**PROBLEM DESCRIPTION**
Leaving out the pictures, please retype each record exactly.

[[ DATA RECORDS open ]]

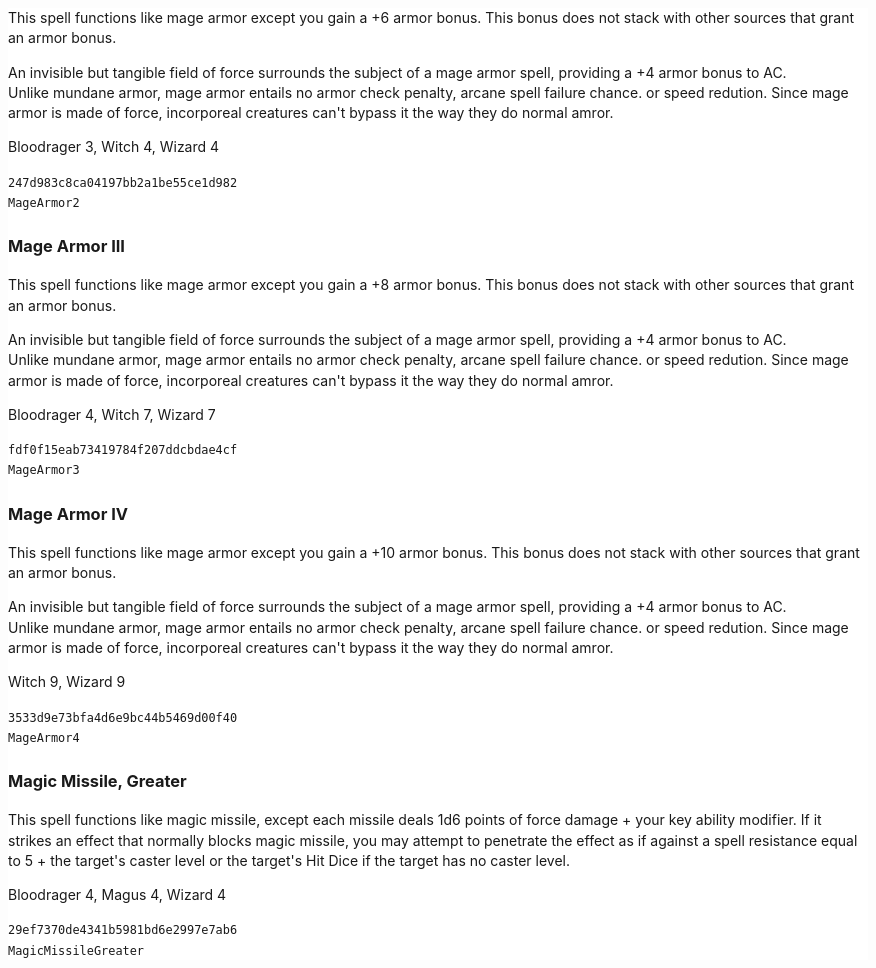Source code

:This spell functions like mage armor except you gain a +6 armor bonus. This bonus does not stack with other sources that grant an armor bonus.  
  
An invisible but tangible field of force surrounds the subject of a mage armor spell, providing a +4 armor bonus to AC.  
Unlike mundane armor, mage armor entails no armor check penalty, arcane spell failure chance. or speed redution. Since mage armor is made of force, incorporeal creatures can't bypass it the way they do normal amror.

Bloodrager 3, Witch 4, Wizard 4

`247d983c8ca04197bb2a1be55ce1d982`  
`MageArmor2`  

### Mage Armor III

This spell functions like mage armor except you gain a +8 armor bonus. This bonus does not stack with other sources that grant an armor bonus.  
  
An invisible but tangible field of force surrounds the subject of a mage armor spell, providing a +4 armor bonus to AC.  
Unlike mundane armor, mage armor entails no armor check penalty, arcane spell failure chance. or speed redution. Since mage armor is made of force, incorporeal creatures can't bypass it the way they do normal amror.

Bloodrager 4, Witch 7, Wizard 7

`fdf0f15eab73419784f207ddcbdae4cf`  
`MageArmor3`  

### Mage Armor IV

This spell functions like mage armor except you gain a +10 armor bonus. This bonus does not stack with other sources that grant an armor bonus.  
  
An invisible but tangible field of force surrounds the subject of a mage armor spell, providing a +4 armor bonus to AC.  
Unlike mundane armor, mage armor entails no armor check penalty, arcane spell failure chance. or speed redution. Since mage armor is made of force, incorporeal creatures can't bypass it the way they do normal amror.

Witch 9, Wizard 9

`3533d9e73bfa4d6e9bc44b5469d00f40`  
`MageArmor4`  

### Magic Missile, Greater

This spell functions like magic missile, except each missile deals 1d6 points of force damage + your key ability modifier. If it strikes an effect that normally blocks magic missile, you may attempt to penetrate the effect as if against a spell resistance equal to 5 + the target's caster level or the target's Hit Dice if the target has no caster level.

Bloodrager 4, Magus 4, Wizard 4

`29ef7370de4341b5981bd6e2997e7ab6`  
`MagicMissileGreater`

[[ DATA RECORDS closed ]]

**RESPONSE AREA**
Source code

:This spell functions like mage armor except you gain a +6 armor bonus. This bonus does not stack with other sources that grant an armor bonus.  
  
An invisible but tangible field of force surrounds the subject of a mage armor spell, providing a +4 armor bonus to AC.  
Unlike mundane armor, mage armor entails no armor check penalty, arcane spell failure chance. or speed redution. Since mage armor is made of force, incorporeal creatures can't bypass it the way they do normal amror.

Bloodrager 3, Witch 4, Wizard 4

`247d983c8ca04197bb2a1be55ce1d982`  
`MageArmor2`  

### Mage Armor III

This spell functions like mage armor except you gain a +8 armor bonus. This bonus does not stack with other sources that grant an armor bonus.  
  
An invisible but tangible field of force surrounds the subject of a mage armor spell, providing a +4 armor bonus to AC.  
Unlike mundane armor, mage armor entails no armor check penalty, arcane spell failure chance. or speed redution. Since mage armor is made of force, incorporeal creatures can't bypass it the way they do normal amror.

Bloodrager 4, Witch 7, Wizard 7

`fdf0f15eab73419784f207ddcbdae4cf`  
`MageArmor3`  

### Mage Armor IV

This spell functions like mage armor except you gain a +10 armor bonus. This bonus does not stack with other sources that grant an armor bonus.  
  
An invisible but tangible field of force surrounds the subject of a mage armor spell, providing a +4 armor bonus to AC.  
Unlike mundane armor, mage armor entails no armor check penalty, arcane spell failure chance. or speed redution. Since mage armor is made of force, incorporeal creatures can't bypass it the way they do normal amror.

Witch 9, Wizard 9

`3533d9e73bfa4d6e9bc44b5469d00f40`  
`MageArmor4`  

### Magic Missile, Greater

This spell functions like magic missile, except each missile deals 1d6 points of force damage + your key ability modifier. If it strikes an effect that normally blocks magic missile, you may attempt to penetrate the effect as if against a spell resistance equal to 5 + the target's caster level or the target's Hit Dice if the target has no caster level.

Bloodrager 4, Magus 4, Wizard 4

`29ef7370de4341b5981bd6e2997e7ab6`  
`MagicMissileGreater`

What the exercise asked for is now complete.